• _Dataset records_:

-- -- --

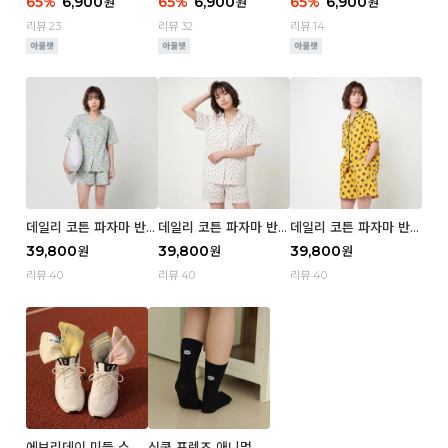
65
%
6,900
65
%
6,900
65
%
6,900
원
원
원
e
wer
e
리뷰 23
리뷰 32
리뷰 14
데일리 코튼 파자마 반팔
데일리 코튼 파자마 반팔
데일리 코튼 파자마 반팔
세트 (우먼) - 03 Sum
세트 (우먼) - 02 Blue
세트 (우먼) - 01 Miz
39,800
39,800
39,800
원
원
원
mer lane
cherry
리뷰 40
리뷰 40
리뷰 40
에브리데이 미들 스포
심쿵 프렌즈 애니멀 삭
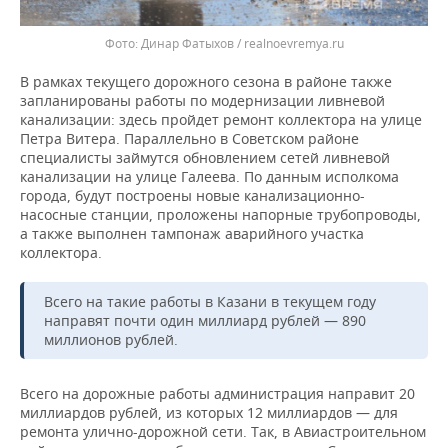
Динар Фатыхов / realnoevremya.ru
В рамках текущего дорожного сезона в районе также
запланированы работы по модернизации ливневой
канализации: здесь пройдет ремонт коллектора на улице
Петра Витера. Параллельно в Советском районе
специалисты займутся обновлением сетей ливневой
канализации на улице Галеева. По данным исполкома
города, будут построены новые канализационно-
насосные станции, проложены напорные трубопроводы,
а также выполнен тампонаж аварийного участка
коллектора.
Всего на такие работы в Казани в текущем году
направят почти один миллиард рублей — 890
миллионов рублей.
Всего на дорожные работы администрация направит 20
миллиардов рублей, из которых 12 миллиардов — для
ремонта улично-дорожной сети. Так, в Авиастроительном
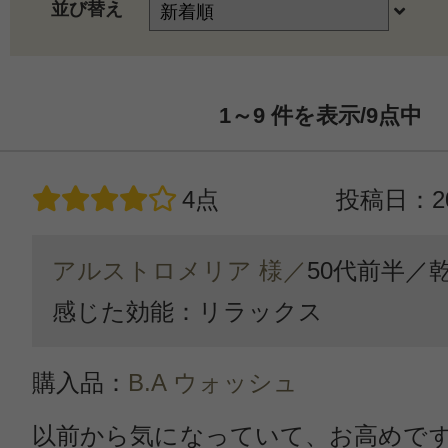
並び替え
1～9
件を表示/9
点中
4点
投稿日：20
アルストロメリア 様／
50代前半／
感じた効能：リラックス
購入品：
B.A ウォッシュ
以前から気になっていて、お高めで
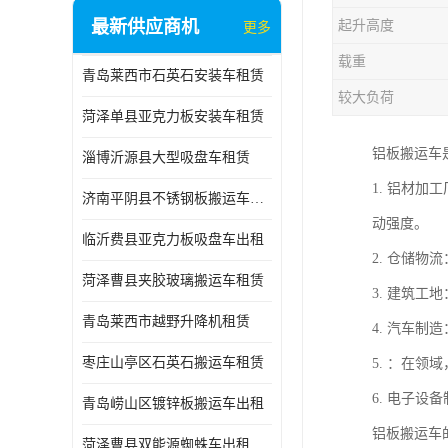
最新供应商机
起升高度
更多
载重
青岛莱西市石英石安装车租赁
较大负荷
菏泽单县亚克力板安装车租赁
铝板搬运车
淄博沂源县大型吸盘车租赁
1. 铝材
济南平阴县不锈钢板搬运车出租
动强度。
临沂费县亚克力板吸盘车出租
2. 仓储
菏泽曹县夹胶玻璃搬运车租赁
3. 建筑
青岛莱西市越野升降机租赁
4. 汽车
枣庄山亭区石英石搬运车租赁
5. ：在
6. 电子
青岛崂山区镀锌板搬运车出租
铝板搬运车
菏泽曹县双能源蜘蛛车出租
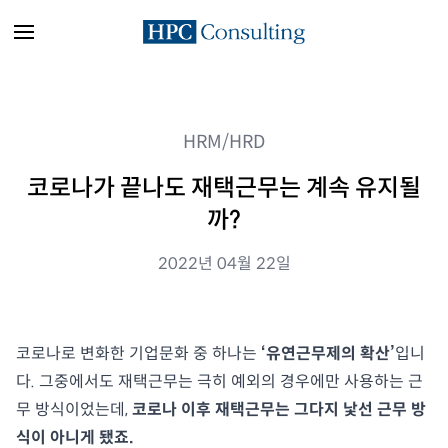
HRM/HRD
코로나가 끝나도 재택근무는 계속 유지될
까?
2022년 04월 22일
코로나로 변화한 기업문화 중 하나는
‘유연근무제의 확산’
입니
다. 그중에서도 재택근무는 극히 예외의 경우에만 사용하는 근
무 방식이었는데,
코로나 이후 재택근무는 그다지 낯선 근무 방
식이 아니게 됐죠.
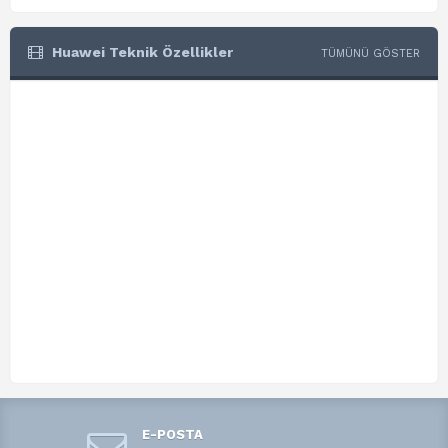
Huawei Teknik Özellikler
TÜMÜNÜ GÖSTER
E-POSTA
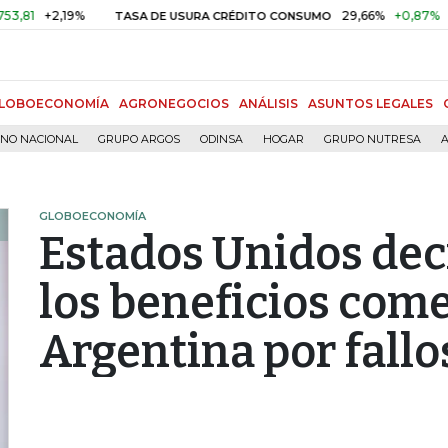
2,19%
29,66%
+0,87%
+3,02%
TASA DE USURA CRÉDITO CONSUMO
LOBOECONOMÍA
AGRONEGOCIOS
ANÁLISIS
ASUNTOS LEGALES
RNO NACIONAL
GRUPO ARGOS
ODINSA
HOGAR
GRUPO NUTRESA
A
GLOBOECONOMÍA
Estados Unidos dec
los beneficios come
Argentina por fallo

-- -- --

• _Exercise description_: Leave the pictures out and output exactly the lines above, from the start of the listing through the line with "канализации: здесь пройдет".

• _Your solution_:
65
%
6,900
65
%
6,900
65
%
6,900
원
원
원
e
wer
e
리뷰 23
리뷰 32
리뷰 14
데일리 코튼 파자마 반팔
데일리 코튼 파자마 반팔
데일리 코튼 파자마 반팔
세트 (우먼) - 03 Sum
세트 (우먼) - 02 Blue
세트 (우먼) - 01 Miz
39,800
39,800
39,800
원
원
원
mer lane
cherry
리뷰 40
리뷰 40
리뷰 40
에브리데이 미들 스포
심쿵 프렌즈 애니멀 삭
Динар Фатыхов / realnoevremya.ru
В рамках текущего дорожного сезона в районе также
запланированы работы по модернизации ливневой
канализации: здесь пройдет ремонт коллектора на улице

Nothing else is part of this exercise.